Time to break out your boogie shoes as the Funk Bottoms Gravel is on the move again. The 8th edition of the Funk Bottoms Gravel 100K/200K race will be 8:00 am on June 16, 2018 at the Lake Memorial Park in Big Prairie, OH. The new start location will have a much larger pavilion, plenty of parking for everyone and real bathrooms. Don’t worry there still is an outhouse for the Funk Bottoms purist. 







Funk Bottoms Gravel will once again challenge cyclists to Ohio’s Toughest Gravel Grinder. Two races, one brutal course! A one lap 100K race and for the ultimate challenge, a double lap 200K race. The course will take riders through some of Ohio's most scenic roads. On each lap, riders will be challenged with over 7,000 feet of vertical climbing! Road conditions are a mix of paved, chip & seal, gravel, and dirt roads. The Funk 100K\200K is a self-supported event and riders must be prepared for any mechanical and nutritional needs. No outside support is allowed. Our good friends at Hammer Nutrition will once again be providing support with Hammer HEED before the race, and at the secret checkpoint. As usual the course will have sections from the previous year’s races along with some new sections. This is a cue sheet race. The roads are open to normal traffic in the area. Expect to encounter cars, trucks, horses, buggies, farm equipment, ATV's, buzzards, road kill, and the occasional farm dog at any given time. Rain or shine, it’s Funk time! 

The winners of each category will receive a custom trophy, along with a case of Yuengling beer and Kenda Tires.

Any racer doing the 200K in under 12 hours will receive the coveted Cook'em Kwick Hobo Stove.

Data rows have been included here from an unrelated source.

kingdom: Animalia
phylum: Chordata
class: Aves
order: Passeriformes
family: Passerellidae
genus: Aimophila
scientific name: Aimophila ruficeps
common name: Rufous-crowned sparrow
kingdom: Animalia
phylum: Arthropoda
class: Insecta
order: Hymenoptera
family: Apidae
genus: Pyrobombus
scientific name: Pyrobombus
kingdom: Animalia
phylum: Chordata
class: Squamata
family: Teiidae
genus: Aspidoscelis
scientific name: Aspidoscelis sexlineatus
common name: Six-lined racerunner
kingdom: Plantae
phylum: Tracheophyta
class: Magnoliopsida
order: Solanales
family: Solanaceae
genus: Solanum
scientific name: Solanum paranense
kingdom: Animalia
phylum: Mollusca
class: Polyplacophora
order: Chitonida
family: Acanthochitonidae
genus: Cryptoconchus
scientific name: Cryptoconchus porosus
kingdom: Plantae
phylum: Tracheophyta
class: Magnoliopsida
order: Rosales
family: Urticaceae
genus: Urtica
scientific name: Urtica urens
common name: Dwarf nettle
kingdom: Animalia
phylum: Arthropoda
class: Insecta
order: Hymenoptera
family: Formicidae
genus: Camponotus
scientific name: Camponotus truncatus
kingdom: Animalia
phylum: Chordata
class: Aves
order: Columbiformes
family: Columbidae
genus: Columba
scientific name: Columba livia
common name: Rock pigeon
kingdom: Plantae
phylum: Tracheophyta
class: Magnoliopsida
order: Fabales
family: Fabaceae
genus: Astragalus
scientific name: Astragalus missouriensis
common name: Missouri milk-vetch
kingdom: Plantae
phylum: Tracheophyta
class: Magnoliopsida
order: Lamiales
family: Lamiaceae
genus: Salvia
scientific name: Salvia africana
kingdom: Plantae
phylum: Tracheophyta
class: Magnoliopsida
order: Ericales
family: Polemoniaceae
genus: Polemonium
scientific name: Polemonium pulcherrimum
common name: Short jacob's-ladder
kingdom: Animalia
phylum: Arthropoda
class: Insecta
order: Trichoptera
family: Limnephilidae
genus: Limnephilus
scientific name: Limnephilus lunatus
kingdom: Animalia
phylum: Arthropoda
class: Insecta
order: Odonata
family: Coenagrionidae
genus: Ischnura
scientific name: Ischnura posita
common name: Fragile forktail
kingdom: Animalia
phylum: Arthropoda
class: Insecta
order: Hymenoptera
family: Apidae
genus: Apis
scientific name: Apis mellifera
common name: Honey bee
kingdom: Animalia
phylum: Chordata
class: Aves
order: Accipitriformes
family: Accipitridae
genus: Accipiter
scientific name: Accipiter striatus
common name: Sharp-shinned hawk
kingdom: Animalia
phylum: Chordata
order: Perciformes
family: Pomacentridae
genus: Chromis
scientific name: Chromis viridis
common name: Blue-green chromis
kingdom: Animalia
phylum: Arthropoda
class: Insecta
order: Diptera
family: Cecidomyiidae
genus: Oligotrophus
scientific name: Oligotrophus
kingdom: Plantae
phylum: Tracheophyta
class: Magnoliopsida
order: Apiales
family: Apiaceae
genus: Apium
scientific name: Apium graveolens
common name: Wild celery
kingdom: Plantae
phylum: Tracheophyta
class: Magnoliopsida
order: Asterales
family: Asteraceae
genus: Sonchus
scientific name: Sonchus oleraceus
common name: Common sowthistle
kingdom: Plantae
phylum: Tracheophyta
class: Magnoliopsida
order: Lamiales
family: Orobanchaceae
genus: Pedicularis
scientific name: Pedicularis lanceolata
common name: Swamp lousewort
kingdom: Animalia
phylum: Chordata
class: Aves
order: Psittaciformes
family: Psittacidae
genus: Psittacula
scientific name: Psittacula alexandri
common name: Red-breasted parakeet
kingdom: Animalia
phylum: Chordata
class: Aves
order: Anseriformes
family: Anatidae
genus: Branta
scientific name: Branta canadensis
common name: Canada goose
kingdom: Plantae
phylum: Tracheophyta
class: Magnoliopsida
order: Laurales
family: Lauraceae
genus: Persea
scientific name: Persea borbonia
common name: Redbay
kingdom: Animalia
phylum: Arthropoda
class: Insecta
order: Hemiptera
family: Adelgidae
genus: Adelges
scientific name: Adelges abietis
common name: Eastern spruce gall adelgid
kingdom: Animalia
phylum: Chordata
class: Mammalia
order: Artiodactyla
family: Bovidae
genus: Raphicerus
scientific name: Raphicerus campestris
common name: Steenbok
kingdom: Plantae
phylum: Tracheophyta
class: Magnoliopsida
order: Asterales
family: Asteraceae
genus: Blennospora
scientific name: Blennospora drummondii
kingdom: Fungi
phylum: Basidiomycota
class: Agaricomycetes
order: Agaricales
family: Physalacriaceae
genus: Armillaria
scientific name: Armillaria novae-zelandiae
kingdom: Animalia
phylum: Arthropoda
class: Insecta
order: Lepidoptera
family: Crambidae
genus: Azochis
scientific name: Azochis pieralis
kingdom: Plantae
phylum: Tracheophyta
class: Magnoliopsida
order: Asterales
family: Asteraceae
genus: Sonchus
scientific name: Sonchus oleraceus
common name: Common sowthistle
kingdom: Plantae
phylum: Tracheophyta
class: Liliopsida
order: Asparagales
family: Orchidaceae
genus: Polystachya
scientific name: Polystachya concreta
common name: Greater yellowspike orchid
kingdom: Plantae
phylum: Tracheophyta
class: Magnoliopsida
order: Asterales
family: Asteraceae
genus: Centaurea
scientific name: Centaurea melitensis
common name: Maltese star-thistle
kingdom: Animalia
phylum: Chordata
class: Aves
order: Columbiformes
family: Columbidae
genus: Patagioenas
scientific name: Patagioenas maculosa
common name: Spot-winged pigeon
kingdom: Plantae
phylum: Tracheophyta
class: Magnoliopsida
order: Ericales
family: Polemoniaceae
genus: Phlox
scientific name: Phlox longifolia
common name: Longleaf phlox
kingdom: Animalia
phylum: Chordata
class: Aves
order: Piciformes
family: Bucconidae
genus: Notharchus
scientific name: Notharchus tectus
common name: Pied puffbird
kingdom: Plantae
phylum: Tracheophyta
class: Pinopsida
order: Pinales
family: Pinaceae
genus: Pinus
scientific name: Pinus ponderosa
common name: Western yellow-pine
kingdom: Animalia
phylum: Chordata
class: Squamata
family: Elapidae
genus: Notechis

The 2018 Funk Bottoms Gravel 100K\200K will start at 8:00 am at The Lake Memorial Park 13367 County Road 100, Big Prairie, OH . 


Web site : Funk Bottoms Gravel

Registration page on BikeReg


----------



## JBarney (Jul 29, 2017)

*Great Ride*

Thanks for a well organized race. Beautiful scenery, never ending hills and great gravel roads. Lived up to the hype!

I ended up with 75 miles and 7,000+ of elevation as I missed the last turn to the final road.... totally my fault...got busy hammering and didn't pay attention as it was well market (the entire course was marked well).

I'll be back next year.


----------



## MRBIGRING (Sep 26, 2008)

JBarney said:


> Thanks for a well organized race. Beautiful scenery, never ending hills and great gravel roads. Lived up to the hype!
> 
> I ended up with 75 miles and 7,000+ of elevation as I missed the last turn to the final road.... totally my fault...got busy hammering and didn't pay attention as it was well market (the entire course was marked well).
> 
> I'll be back next year.


I'm glad you enjoyed the course this year. There was lots of fresh gravel down which made it more interesting. Most likely next years race will be on June 15th. I may add a few more hills into next years route.


----------